Une annonce présidentielle réitérée

Le président des États-Unis, Donald Trump, a une nouvelle fois affirmé que le détroit d'Ormuz serait « complètement ouvert » dès vendredi 19 juin, soit dans trois jours, à l'occasion de la signature de l'accord de paix entre Washington et Téhéran. Cette déclaration, répétée à plusieurs reprises, intervient alors que le conflit au Moyen-Orient, déclenché le 28 février 2025, semble s'acheminer vers un règlement négocié.

Selon les termes de l'accord, les deux capitales sont parvenues à une entente sur l'ensemble des fronts, y compris au Liban, et la réouverture du détroit d'Ormuz figure parmi les dispositions centrales du texte. La signature officielle est prévue pour le vendredi 19 juin.

La question des mines non résolue

Cependant, des doutes subsistent quant à la faisabilité technique d'une réouverture rapide. Des zones du détroit auraient été minées au cours des hostilités, et l'administration américaine assure connaître l'emplacement précis de ces engins explosifs. Mais l'absence de confirmation sur le déminage effectif des voies de navigation alimente les interrogations des experts et des armateurs.

Les autorités françaises, par la voix du président Emmanuel Macron, ont déjà écarté l'idée d'un « péage » pour le transit et promis une reprise rapide du trafic. Paris et Londres se sont dits prêts à rétablir la navigation dès que les conditions de sécurité seront réunies, indiquant disposer d'un plan opérationnel.

Réactions contrastées à Téhéran et Paris

Du côté iranien, les déclarations trumpiennes sont accueillies avec une certaine retenue. Bien que le gouvernement iranien soit partie prenante à l'accord, il n'a pas officiellement confirmé la date précise de la réouverture ni le caractère « complet » de celle-ci. Téhéran insiste sur la nécessité de finaliser les modalités pratiques, notamment en matière de sécurité maritime.

En France, l'exécutif se montre également prudent.
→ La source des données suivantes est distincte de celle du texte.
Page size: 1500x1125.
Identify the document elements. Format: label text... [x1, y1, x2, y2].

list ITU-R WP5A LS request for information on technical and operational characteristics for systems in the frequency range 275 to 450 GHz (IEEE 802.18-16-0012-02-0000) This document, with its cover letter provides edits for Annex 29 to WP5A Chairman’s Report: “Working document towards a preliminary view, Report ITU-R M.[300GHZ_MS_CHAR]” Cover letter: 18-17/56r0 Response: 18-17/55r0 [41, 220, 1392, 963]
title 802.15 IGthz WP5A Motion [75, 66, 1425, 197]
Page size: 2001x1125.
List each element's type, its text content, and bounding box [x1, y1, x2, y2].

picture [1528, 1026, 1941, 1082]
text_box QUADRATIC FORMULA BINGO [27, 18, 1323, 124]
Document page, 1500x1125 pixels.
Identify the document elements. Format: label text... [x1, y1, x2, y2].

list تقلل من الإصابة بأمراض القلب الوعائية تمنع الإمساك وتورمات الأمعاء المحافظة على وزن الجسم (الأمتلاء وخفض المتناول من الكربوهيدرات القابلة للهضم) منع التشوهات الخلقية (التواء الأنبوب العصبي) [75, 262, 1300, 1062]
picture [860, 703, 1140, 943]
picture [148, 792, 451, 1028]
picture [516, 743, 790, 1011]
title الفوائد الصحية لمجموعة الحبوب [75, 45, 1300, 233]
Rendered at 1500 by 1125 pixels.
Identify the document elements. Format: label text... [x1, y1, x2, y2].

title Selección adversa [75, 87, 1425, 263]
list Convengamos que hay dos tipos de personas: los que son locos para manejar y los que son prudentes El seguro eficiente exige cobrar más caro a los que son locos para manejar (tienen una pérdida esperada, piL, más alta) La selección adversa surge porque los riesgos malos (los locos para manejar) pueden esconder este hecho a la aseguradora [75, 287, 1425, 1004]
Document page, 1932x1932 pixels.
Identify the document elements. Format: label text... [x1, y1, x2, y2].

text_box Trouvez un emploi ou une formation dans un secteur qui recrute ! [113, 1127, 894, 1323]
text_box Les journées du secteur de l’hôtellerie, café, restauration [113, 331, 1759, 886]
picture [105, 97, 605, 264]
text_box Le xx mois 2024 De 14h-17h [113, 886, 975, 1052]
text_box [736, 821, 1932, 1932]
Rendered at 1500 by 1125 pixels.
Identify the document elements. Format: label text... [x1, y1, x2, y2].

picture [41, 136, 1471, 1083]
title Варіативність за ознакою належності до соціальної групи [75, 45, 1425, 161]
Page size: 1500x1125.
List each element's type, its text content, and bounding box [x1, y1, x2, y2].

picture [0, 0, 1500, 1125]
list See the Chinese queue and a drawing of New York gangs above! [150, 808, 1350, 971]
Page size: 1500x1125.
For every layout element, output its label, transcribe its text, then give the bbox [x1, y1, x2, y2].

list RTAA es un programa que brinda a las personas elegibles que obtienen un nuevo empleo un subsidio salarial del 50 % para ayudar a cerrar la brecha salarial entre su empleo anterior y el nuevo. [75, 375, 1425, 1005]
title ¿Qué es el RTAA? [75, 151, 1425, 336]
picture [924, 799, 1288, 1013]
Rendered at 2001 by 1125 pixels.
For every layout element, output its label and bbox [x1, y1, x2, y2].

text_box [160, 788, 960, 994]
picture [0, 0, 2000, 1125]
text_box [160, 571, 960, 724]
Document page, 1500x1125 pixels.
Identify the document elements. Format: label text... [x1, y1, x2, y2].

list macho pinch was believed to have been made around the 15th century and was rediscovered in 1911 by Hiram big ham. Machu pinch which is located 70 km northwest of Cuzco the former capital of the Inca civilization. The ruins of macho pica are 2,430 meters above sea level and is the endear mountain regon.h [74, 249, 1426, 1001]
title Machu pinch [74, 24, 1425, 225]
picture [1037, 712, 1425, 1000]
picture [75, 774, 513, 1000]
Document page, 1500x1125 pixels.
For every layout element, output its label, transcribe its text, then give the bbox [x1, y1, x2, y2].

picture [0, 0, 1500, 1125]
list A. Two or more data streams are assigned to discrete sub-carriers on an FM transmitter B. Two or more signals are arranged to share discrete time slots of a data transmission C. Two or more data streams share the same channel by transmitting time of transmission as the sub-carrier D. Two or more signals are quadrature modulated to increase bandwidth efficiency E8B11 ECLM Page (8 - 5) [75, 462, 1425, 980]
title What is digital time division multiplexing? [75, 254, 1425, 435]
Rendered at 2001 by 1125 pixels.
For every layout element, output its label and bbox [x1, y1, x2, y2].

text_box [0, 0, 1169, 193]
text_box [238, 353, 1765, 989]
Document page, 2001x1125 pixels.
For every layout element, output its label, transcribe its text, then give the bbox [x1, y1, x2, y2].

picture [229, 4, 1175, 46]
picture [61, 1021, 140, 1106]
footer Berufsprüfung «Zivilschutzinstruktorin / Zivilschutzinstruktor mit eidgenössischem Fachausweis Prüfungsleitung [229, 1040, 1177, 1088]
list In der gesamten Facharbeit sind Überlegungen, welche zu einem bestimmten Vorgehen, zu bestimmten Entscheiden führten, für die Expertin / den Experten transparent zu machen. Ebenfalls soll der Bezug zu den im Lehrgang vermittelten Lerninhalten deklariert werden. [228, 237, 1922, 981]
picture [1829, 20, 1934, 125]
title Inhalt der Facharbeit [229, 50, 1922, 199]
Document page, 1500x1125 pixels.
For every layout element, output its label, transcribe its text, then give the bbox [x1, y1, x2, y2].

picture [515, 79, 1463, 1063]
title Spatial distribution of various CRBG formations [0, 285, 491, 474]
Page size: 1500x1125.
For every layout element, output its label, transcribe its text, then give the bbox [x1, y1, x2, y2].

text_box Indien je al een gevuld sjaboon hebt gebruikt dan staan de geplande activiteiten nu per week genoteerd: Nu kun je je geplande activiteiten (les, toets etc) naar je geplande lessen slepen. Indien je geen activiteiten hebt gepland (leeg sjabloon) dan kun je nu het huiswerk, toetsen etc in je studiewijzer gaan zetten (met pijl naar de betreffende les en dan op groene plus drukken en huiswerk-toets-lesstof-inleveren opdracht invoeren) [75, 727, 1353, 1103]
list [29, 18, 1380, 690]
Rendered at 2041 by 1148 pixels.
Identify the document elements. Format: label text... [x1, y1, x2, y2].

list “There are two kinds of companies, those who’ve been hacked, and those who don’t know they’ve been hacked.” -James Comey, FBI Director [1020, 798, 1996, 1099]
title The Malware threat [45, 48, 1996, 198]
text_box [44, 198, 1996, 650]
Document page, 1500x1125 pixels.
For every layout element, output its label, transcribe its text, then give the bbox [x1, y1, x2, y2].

Emmanuel Macron a salué l'accord mais souligné que la reprise de la navigation devait reposer sur des garanties solides. Le chef de l'État a notamment évoqué la nécessité d'un mécanisme de vérification indépendant.

Enjeux économiques majeurs

La réouverture du détroit d'Ormuz, par où transite une part significative du pétrole mondial, est attendue avec impatience par les marchés et les automobilistes. Après des semaines de flambée des prix à la pompe, les consommateurs espèrent une baisse rapide du coût des carburants. Les analystes estiment qu'une normalisation du transit pourrait faire baisser les prix du brut de plusieurs dollars le baril.

L'accord de paix américano-iranien, s'il se concrétise comme annoncé, marquerait la fin de plus de trois mois de conflit ouvert qui a secoué toute la région. La question de la réouverture du détroit d'Ormuz en est un des symboles les plus tangibles.